Wheelchair bound and can only transfer with help. Asked neurologist for steroids. Said no. Steroids only work if inflammation present and as ppms has no inflammation steroids won’ t help. My GP agreed to prescribe 50 mg prednisone 14 days.
Took 50 mg on Tuesday and Wednesday . Thursday - numbness (present for 10 years) disappeared . Standing, transferring with no assistance ! Had very ‘heavy’ left arm, now normal.
Why am I improving so much when steroids don’t work for primary progressive patients?
Does it really matter; let’s hope it’s permanent in which case their diagnosis may be wrong. Even if it was SPMS steroids are no help supposedly; you just keep proving them wrong; the mind bogles.
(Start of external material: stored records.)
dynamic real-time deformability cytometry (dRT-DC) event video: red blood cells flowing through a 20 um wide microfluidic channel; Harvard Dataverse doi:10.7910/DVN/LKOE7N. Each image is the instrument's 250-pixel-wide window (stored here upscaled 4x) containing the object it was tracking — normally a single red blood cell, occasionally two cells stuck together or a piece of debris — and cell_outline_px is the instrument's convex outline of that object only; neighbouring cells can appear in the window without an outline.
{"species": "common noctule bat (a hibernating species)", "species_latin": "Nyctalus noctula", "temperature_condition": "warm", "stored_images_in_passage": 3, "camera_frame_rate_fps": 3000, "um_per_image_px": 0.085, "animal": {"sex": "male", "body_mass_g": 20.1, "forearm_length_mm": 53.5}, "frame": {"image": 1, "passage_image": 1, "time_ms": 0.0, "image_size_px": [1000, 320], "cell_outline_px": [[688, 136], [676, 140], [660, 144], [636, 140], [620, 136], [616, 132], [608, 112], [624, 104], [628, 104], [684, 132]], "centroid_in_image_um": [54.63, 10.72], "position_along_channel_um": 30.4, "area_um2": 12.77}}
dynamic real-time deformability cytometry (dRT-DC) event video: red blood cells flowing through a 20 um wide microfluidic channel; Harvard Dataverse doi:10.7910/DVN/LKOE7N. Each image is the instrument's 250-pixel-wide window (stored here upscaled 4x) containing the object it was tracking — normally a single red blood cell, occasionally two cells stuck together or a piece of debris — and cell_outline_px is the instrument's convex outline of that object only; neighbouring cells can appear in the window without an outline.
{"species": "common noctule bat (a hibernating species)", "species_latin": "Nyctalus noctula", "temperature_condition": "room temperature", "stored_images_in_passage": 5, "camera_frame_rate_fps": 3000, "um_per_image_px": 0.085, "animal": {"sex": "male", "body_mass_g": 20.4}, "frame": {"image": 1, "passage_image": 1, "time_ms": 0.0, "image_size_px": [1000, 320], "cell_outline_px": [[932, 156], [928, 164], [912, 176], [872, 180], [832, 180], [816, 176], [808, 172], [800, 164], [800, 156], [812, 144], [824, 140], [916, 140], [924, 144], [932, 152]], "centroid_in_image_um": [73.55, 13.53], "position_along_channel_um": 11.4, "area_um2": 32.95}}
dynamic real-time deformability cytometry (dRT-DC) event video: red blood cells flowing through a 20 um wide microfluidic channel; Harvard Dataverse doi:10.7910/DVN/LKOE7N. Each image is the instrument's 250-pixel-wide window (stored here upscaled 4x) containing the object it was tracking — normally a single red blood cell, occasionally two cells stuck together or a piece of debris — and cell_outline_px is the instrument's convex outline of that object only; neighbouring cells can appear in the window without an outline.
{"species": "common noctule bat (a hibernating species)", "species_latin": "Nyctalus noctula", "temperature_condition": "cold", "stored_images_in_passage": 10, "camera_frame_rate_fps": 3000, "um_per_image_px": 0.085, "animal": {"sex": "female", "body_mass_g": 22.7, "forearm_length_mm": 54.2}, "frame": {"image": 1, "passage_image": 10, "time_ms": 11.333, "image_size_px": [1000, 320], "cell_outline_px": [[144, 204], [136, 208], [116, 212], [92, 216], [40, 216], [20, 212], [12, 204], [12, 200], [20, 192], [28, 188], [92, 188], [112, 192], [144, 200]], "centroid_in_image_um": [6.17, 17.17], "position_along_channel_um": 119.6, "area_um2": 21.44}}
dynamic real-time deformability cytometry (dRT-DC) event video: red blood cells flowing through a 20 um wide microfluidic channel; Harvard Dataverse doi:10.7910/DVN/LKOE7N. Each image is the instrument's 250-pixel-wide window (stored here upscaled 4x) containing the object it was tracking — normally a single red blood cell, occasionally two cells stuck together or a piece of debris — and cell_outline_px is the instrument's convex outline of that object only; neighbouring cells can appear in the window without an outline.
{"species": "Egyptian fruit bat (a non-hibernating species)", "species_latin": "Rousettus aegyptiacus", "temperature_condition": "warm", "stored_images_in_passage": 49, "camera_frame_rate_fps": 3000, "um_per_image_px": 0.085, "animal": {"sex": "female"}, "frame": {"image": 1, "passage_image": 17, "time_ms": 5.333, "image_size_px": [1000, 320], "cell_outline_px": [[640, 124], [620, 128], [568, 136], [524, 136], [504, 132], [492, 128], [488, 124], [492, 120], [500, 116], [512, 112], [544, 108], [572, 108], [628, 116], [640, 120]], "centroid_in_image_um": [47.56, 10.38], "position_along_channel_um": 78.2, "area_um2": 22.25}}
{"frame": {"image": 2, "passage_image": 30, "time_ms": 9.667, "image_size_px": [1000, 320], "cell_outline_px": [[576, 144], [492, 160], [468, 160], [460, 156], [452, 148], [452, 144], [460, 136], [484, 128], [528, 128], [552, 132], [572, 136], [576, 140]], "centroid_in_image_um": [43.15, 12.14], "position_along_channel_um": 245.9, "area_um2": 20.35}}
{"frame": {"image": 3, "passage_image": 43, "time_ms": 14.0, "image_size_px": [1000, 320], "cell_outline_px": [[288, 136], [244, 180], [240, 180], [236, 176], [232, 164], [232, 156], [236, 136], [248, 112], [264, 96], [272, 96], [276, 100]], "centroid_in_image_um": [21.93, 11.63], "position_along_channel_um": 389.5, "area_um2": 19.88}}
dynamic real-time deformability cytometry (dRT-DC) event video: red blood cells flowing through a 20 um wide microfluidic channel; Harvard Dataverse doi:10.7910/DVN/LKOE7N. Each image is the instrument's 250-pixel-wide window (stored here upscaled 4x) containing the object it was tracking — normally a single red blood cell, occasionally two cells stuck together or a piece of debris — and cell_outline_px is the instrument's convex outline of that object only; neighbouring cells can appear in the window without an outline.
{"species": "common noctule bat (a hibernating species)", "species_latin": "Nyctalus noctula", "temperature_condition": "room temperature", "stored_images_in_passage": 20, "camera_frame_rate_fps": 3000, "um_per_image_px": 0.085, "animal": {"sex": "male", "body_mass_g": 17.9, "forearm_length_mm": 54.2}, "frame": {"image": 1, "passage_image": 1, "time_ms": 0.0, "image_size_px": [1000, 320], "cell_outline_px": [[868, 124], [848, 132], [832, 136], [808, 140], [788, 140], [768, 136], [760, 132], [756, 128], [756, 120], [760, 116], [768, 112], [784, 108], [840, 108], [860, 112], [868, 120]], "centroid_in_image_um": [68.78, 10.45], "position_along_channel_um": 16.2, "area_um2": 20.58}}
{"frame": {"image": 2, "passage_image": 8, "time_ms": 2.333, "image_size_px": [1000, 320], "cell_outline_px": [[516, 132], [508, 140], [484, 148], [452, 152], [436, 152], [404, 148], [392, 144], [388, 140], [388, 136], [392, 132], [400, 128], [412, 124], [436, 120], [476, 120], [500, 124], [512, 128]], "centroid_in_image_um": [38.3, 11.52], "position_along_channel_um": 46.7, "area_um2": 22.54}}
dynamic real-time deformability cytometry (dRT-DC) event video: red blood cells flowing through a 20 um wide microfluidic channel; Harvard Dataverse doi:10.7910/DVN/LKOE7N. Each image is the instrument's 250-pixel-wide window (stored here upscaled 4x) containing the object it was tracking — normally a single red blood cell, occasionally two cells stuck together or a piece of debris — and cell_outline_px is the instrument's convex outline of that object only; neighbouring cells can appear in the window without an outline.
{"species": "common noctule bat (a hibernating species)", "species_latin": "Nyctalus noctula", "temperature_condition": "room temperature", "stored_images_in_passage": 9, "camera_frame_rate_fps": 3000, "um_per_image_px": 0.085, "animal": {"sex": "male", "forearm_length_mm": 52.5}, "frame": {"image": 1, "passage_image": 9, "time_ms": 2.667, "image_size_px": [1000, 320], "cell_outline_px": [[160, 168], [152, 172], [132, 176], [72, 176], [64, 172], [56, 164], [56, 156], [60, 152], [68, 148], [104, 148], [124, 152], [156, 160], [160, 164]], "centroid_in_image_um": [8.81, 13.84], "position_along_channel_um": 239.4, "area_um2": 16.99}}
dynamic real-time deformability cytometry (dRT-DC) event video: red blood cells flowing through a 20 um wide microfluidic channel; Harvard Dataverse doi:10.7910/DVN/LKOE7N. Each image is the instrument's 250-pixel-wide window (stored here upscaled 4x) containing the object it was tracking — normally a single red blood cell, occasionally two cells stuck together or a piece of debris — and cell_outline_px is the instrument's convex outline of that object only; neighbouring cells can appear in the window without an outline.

Lovely to read this John. Fingers crossed your improvement continues.
I was on Tecfidera for a time, then twelve months later, my Neuro decided my MS was PP and not RR as first diagnosed. I asked to be allowed to remain on Tec, for which she agreed. I know it’s probably a psychological thing with me. A kind of insurance policy against a relapse/deterioration, but as she said, we don’t actually know that the DMD won’t help. All the time my blood checks allow continued use and she is willing to precsribe, I am willing to take them.
That is fantastic news John … I see a different neuro in January and am desperate to try them too … and your experience will show “what’s not to lose” … thank you
Wow from me too. Have you thought about mentioning this on the Barts MS Blog? I would be interested to know what the docs make of this. I think it can be posted anonymously.